I need to set the global float precision to the minimum value possible
Also, I need to get the precision for each column, in part to get the global precision and on the other hand, I would like to use as many decimal places as the user wants for each column.
I get the data from a CSV. In the beginning, I load all the cells as strings. After the conversion to numbers, the columns could have different dtypes.
In the integer columns (without '.') there are not any NaN values. So I thought I could make a copy of the dataframe when it contains strings and split the number by the '.' character. Because if the cells already have float numbers I could not get the number of decimal places because I could get something like this: 5.55 % 1 >> 0.550000000001
. I mean that sometimes python only prints a decimal approximation to the true decimal value of the binary approximation stored by the machine. Then I understand that is not possible to get the decimal values accurately.

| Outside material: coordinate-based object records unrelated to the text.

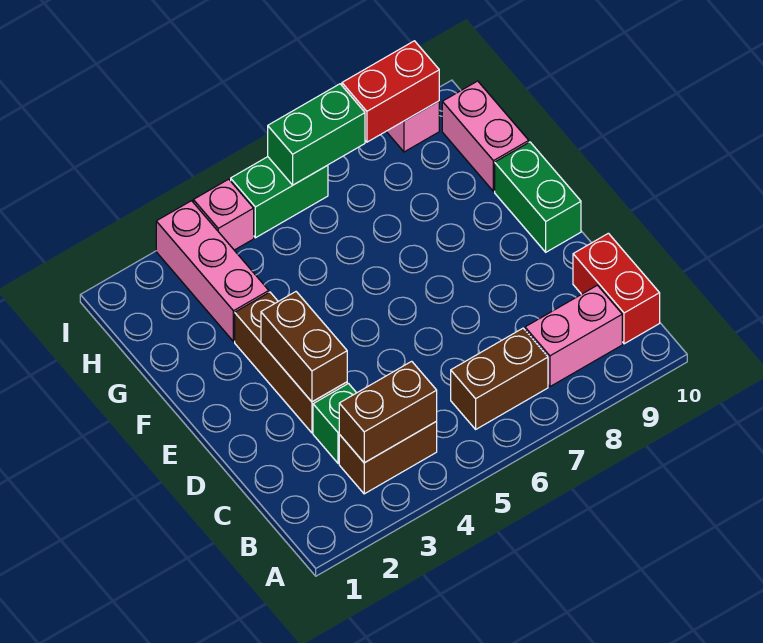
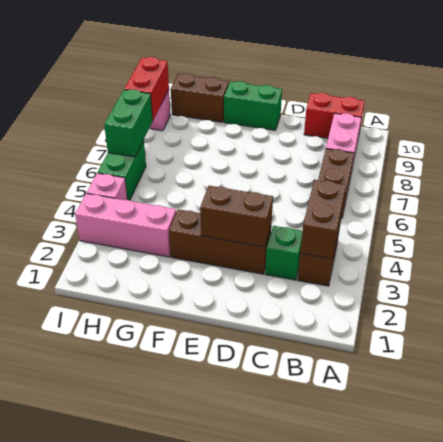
pink brick G10:H10 level 1 -> brown brick G10:H10 level 1

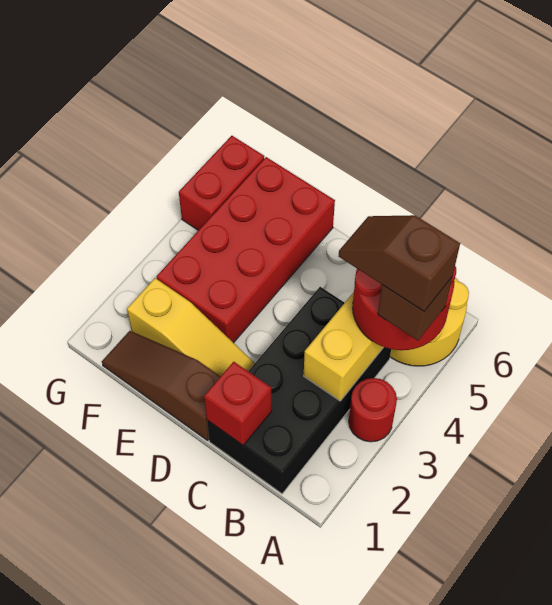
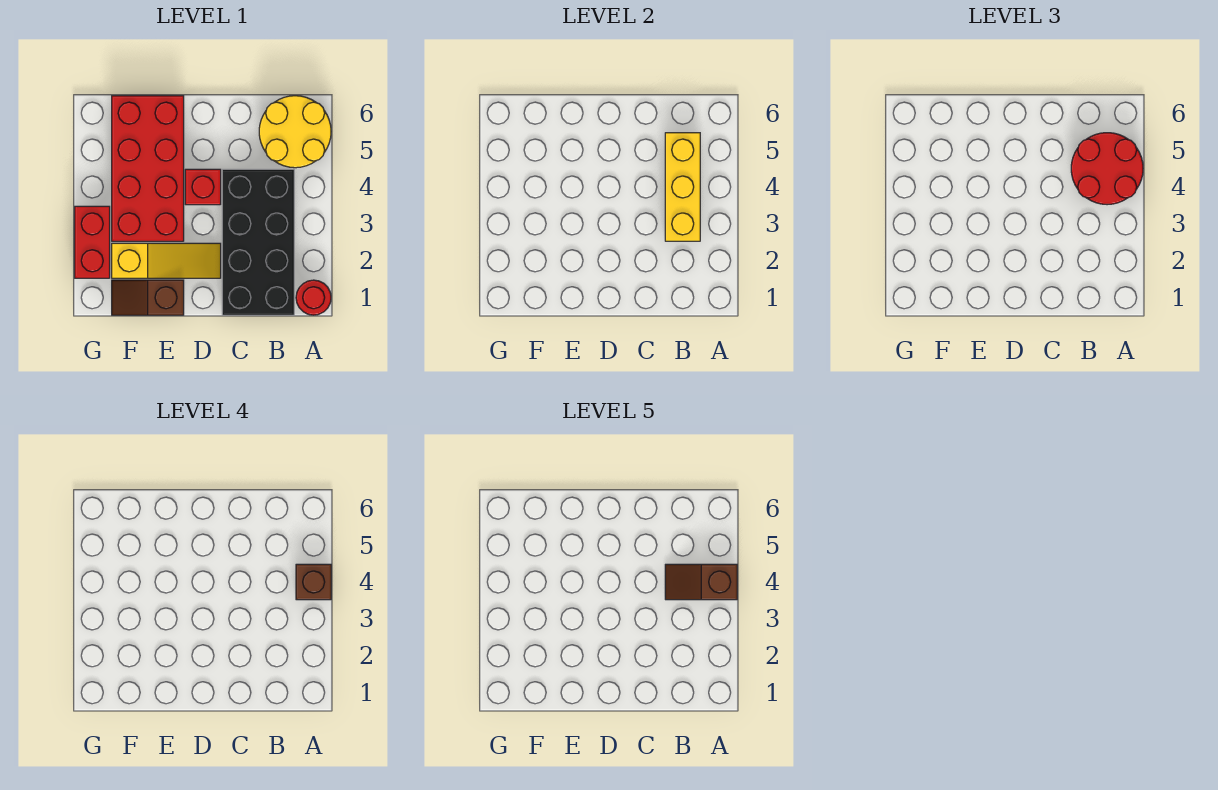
red round brick A3 level 1 -> red round brick A1 level 1
red brick C1 level 2 -> red brick D4 level 1
brown slope D1:F1 level 1 top D -> brown slope E1:F1 level 1 top E
red brick G5:G6 level 1 -> red brick G2:G3 level 1

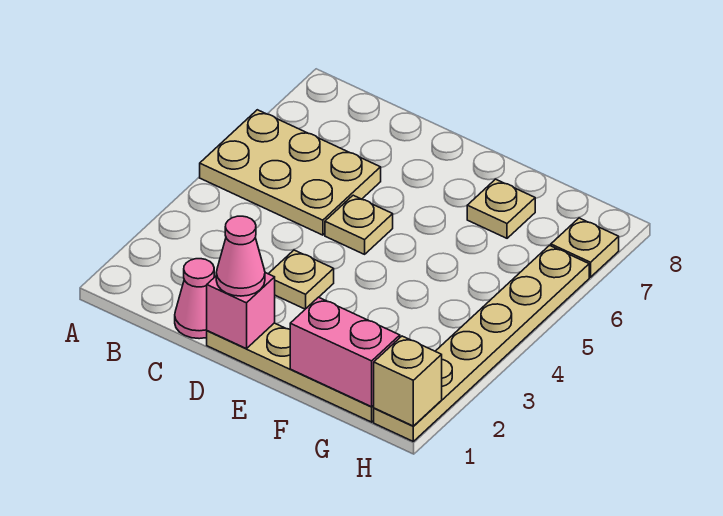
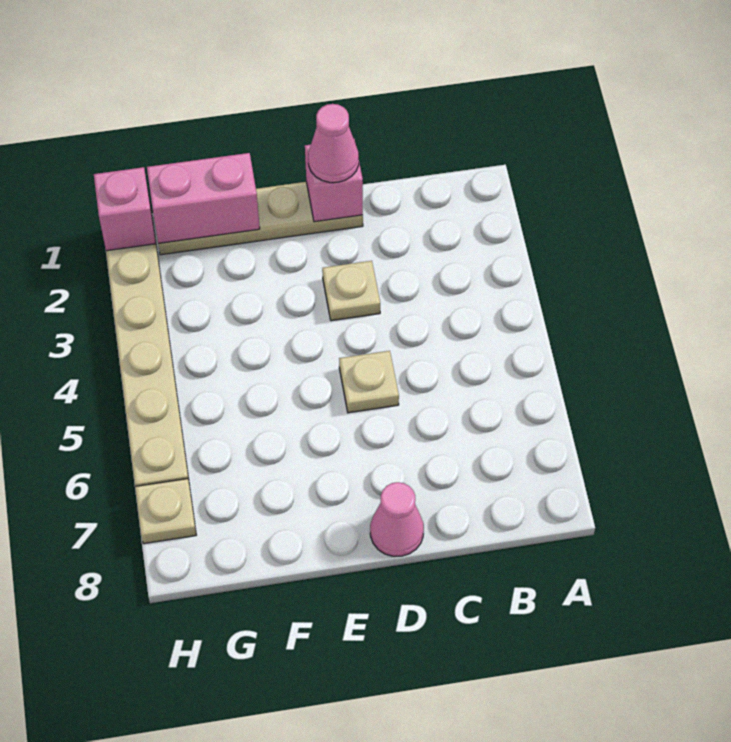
tan plate A5:C6 level 1 -> none
pink cone C1 level 1 -> pink cone D8 level 1
tan plate F7 level 1 -> none
tan brick H1 level 2 -> pink brick H1 level 2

There are no columns with all the values NaN
import pandas as pd
pd.set_option('precision', 15) # if > 15 the precision is not working well
df = pd.DataFrame({
'x':['5.111112222233', '5.111112222', '5.11111222223', '5.2227', '234', '4', '5.0'],
'y':['ÑKDFGÑKL', 'VBNVBN', 'GHJGHJ', 'GFGDF', 'SDFS', 'SDFASD', 'LKJ'],
'z':['5.0', '5.0', '5.0', '5.0', '3', '6', '5.0'],
'a':['5', '5', '5', '5', '3', '6', '9'],
'b':['5.0', '5.0', '5.0', '5.0', '3.8789', '6', np.nan],
})
df_str = df.copy(deep=True)
df = df.apply(lambda t: pd.to_numeric(t, errors='ignore', downcast='integer'))
precisions = {}
pd_precision = 0
# Float columns
for c in df.select_dtypes(include=['float64']):
p = int(df_str[c].str.rsplit(pat='.', n=1, expand=True)[1].str.len().max()) # always has one '.'
if p > pd_precision:
pd_precision = p
precisions[c] = p
# Integer columns
for c in df.select_dtypes(include=['int8', 'int16', 'int32', 'int64']):
precisions[c] = 0
# String and mixed columns
for c in df.select_dtypes(include=['object']): # or exclude=['int8', 'int16', 'int32', 'int64', 'float64']
precisions[c] = False
if pd_precision > 15:
pd_precision = 15
pd.set_option('precision', pd_precision) # pd_precision = 12
precisions # => {'x': 12, 'b': 4, 'z': 0, 'a': 0, 'y': False}
I know there is a Decimal class, but I believe I would lose all the benefits of performance of a pandas dataframes with floats.
Is there a better way to get the number of decimal places?